What needs to be done next?
(Re-)Analysis and interpretation. Since the contemporaneous writing, I have learned so much more about statistics and science than I did in grad school, that I wouldn’t publish any work from that era. I know this runs counter to all sorts of incentives and norms, but I’m really glad I didn’t, as I needed more distance and education. It didn’t feel right. Sometimes, the file drawer problem is that people want to get it right.
There would be so many more things that would bother me about my old work, if I had any time to revisit it. A new one more popped into my head recently after reading Kleinberg et al 2018 (NBER Working Paper 23180, aka “Human Decisions and Machine Predictions,” Jon Kleinberg, Himabindu Lakkaraju, Jure Leskovec, Jens Ludwig, and Sendhil Mullainathan, 2018. The Quarterly Journal of Economics, Vol. 133, No. 1, p. 237-293). They found people tended to underweight previous criminal record (p. 41). Whereas I found evidence of confirmation bias ran in the expected direction in an MTurk polygraph chart interpretation survey experiment.
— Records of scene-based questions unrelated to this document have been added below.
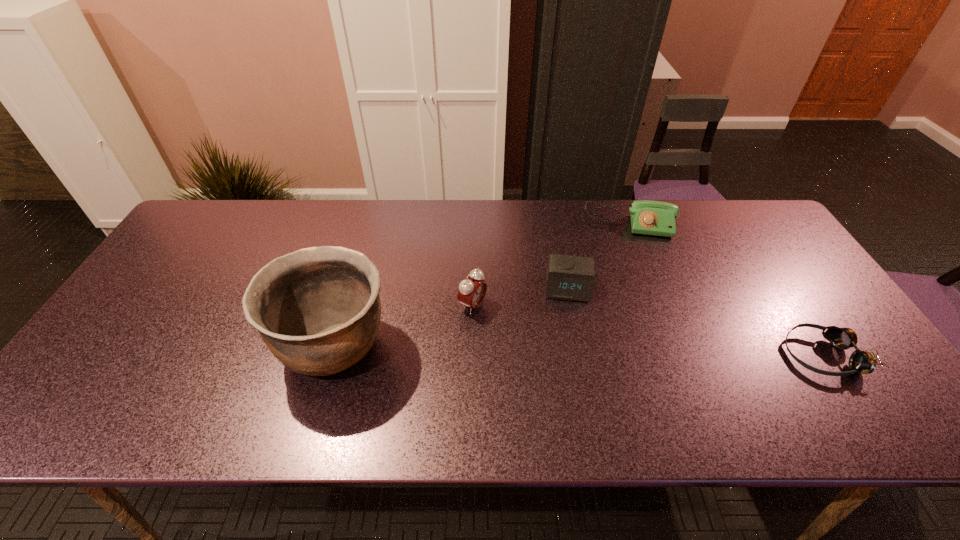
I want to click on the tallest object, so click(x=317, y=309).

The width and height of the screenshot is (960, 540). Identify the location of the leftmost object. (317, 309).

Locate an element on the screen. This screenshot has height=540, width=960. the shortest object is located at coordinates (864, 362).

I want to click on goggles, so click(x=864, y=362).

Where is `the fourth object from left to right`? the fourth object from left to right is located at coordinates click(x=648, y=217).

Find the location of a particular element. The width and height of the screenshot is (960, 540). telephone is located at coordinates (648, 217).

The height and width of the screenshot is (540, 960). In order to click on the second object from left to right in this screenshot , I will do `click(472, 290)`.

Locate an element on the screen. The height and width of the screenshot is (540, 960). the left alarm clock is located at coordinates (472, 290).

This screenshot has width=960, height=540. What are the coordinates of `the shorter alarm clock` in the screenshot? It's located at (569, 277).

Locate an element on the screen. The width and height of the screenshot is (960, 540). the third object from right to left is located at coordinates (569, 277).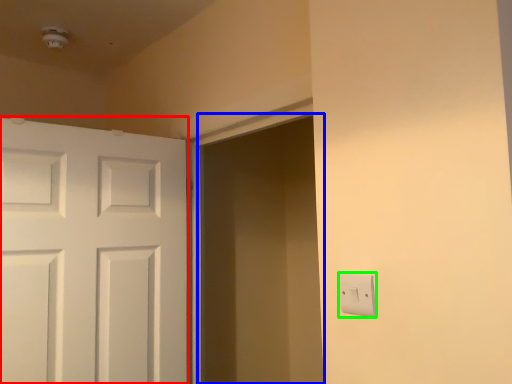
Question: Based on their relative distances, which object is farther from door (highlighted by a red box)? Choose from screen door (highlighted by a blue box) and light switch (highlighted by a green box).

Choices:
 (A) screen door
 (B) light switch

Answer: (B)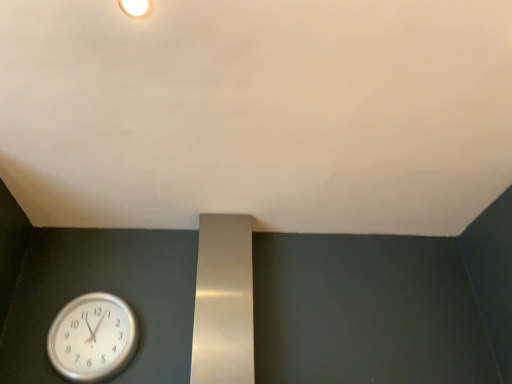
Question: Does white matte light fixture at upper center lie behind silver metallic clock at lower left?

Choices:
 (A) no
 (B) yes

Answer: (A)

Question: Does white matte light fixture at upper center appear on the left side of silver metallic clock at lower left?

Choices:
 (A) no
 (B) yes

Answer: (A)

Question: Does white matte light fixture at upper center have a lesser width compared to silver metallic clock at lower left?

Choices:
 (A) no
 (B) yes

Answer: (B)

Question: From a real-world perspective, is white matte light fixture at upper center below silver metallic clock at lower left?

Choices:
 (A) no
 (B) yes

Answer: (A)

Question: Are white matte light fixture at upper center and silver metallic clock at lower left making contact?

Choices:
 (A) yes
 (B) no

Answer: (B)

Question: Considering the positions of point (126, 334) and point (205, 130), is point (126, 334) closer or farther from the camera than point (205, 130)?

Choices:
 (A) closer
 (B) farther

Answer: (B)

Question: Relative to white matte wall at upper center, is silver metallic clock at lower left in front or behind?

Choices:
 (A) front
 (B) behind

Answer: (B)

Question: Choose the correct answer: Is silver metallic clock at lower left inside white matte wall at upper center or outside it?

Choices:
 (A) outside
 (B) inside

Answer: (A)

Question: Based on their positions, is silver metallic clock at lower left located to the left or right of white matte wall at upper center?

Choices:
 (A) right
 (B) left

Answer: (B)

Question: In terms of size, does silver metallic clock at lower left appear bigger or smaller than white matte light fixture at upper center?

Choices:
 (A) big
 (B) small

Answer: (A)

Question: Considering the positions of silver metallic clock at lower left and white matte light fixture at upper center in the image, is silver metallic clock at lower left taller or shorter than white matte light fixture at upper center?

Choices:
 (A) short
 (B) tall

Answer: (B)

Question: Looking at their shapes, would you say silver metallic clock at lower left is wider or thinner than white matte light fixture at upper center?

Choices:
 (A) thin
 (B) wide

Answer: (B)

Question: From a real-world perspective, is silver metallic clock at lower left above or below white matte light fixture at upper center?

Choices:
 (A) above
 (B) below

Answer: (B)

Question: Considering the positions of white matte light fixture at upper center and silver metallic clock at lower left in the image, is white matte light fixture at upper center taller or shorter than silver metallic clock at lower left?

Choices:
 (A) short
 (B) tall

Answer: (A)

Question: Relative to silver metallic clock at lower left, is white matte light fixture at upper center in front or behind?

Choices:
 (A) behind
 (B) front

Answer: (B)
It may be worth studying confirmation bias in tech-mediated decisions more, as I’m sure a lot of smart people are doing.
Why I won’t be doing it at the moment
Other commitments take precedence — a newborn and a four-year-old. In addition, I have come to see polygraph programs as one example of the larger class of mass screenings for low-prevalence problems. Within this area of interest, the Chat Control case study takes priority, as it has tremendous sociopolitical significance in the context of security forces’ ongoing struggle to implement cheap mass surveillance amid modern states’ perpetual efforts to protect liberal democracy by structuring effective techno-legal constraints on such infrastructure.
Conclusion
This is incomplete research executed by an imperfect human in an imperfect world. I no longer think it addresses priority problems in wise ways. But, at the time, it was part of my best effort to do just that.
At least the reader might celebrate the infrastructural improvements in institutional science that made sharing the data possible. At most, people with irreconcilable differences might agree that integrity isn’t about getting everything right the first time. It’s about correcting mistakes and being transparent — especially about the uncertainties that pervade much of science and statistics, just as they pervade much of life. Such openness is how we move forward.
Acknowledgments
This research was funded by a National Science Foundation Dissertation Improvement Grant, Louise and Alfred Fernbach Award for Research in International Relations, Albert Gallatin Graduate Research Fellowship, U.Va. President’s Fellowship, and Bernard Marcus Humane Studies Fellowship. Its NSF funding might have been flagged for possible termination under recent Presidential orders if it were ongoing today.